Once again I rant and scream. Once again it will change nothing. Once again I will breathe. Once again my son will test in front of me. Once again I will pray that he truly “gets it”…one day.
Its weird. When we get our A1c, I hate telling other people what it is. We work hard but I know a lot of other people who work hard too. We use a pump but they use a pump too. The only CGM we have is our own regular testing. Despite all of this, I have friends who struggle to see an A1c under 8. We have rarely, in twelve years, seen one over 7.
I have no delusions of this lasting forever. I know my son will hit his own walls when Mom is not around. I know that I have provided a cushion for those years however. I have been told this cushion may help him during those rough years reducing the chances of complications. I pray so.
Despite that fact, I rarely publicly state his A1c. I feel guilty because we succeed where others struggle. I don’t see us doing anything different. Maybe we are just lucky.
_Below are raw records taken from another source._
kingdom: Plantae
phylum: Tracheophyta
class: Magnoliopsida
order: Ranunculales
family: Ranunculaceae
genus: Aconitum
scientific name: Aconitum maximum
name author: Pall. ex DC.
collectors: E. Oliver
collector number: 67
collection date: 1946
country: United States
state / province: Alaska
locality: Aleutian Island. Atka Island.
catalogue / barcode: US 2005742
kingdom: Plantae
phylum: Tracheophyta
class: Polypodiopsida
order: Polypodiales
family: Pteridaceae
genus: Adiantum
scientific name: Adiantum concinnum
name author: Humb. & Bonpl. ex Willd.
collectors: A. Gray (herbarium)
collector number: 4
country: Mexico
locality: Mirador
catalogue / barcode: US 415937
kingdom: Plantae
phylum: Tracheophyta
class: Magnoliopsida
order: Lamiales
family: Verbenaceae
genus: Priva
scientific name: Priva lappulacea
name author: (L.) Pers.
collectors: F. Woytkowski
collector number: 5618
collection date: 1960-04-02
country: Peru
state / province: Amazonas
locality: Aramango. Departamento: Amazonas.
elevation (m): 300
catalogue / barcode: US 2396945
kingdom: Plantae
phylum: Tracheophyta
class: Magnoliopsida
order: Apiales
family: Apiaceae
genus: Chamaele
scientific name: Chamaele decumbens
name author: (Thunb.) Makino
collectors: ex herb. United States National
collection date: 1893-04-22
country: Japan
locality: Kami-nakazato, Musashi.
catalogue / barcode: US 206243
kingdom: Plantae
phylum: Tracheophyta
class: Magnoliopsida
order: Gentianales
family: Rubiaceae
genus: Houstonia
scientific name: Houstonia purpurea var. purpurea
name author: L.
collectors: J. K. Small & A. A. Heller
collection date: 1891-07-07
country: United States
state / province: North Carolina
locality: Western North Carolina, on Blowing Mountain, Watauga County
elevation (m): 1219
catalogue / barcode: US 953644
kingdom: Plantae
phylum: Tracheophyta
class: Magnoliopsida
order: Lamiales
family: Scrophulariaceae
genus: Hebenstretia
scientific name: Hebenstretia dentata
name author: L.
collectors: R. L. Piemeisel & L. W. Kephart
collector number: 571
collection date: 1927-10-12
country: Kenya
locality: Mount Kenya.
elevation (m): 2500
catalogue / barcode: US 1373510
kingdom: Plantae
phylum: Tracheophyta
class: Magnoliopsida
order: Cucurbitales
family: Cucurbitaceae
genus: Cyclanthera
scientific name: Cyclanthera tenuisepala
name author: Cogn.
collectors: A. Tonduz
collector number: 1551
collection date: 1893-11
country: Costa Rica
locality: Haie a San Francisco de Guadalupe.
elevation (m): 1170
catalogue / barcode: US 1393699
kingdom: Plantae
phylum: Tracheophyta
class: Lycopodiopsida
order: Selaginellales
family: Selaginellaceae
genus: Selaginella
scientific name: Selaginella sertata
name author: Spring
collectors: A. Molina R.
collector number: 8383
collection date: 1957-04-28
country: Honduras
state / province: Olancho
My son actually sees diabetes has relatively easy! That scares me. He says,
“its simple. You count the carbs. You give the insulin. You test. You adjust. What is the big deal?”
Wow. I know its not that simple but perhaps it is good that he doesn’t see it as that big of a burden or a problem. I know he sees it as an annoyance. I know he sees it as something he would rather ignore but it does not appear to be a “challenge” to him. It is simply his life. I guess that is one thing to be grateful for.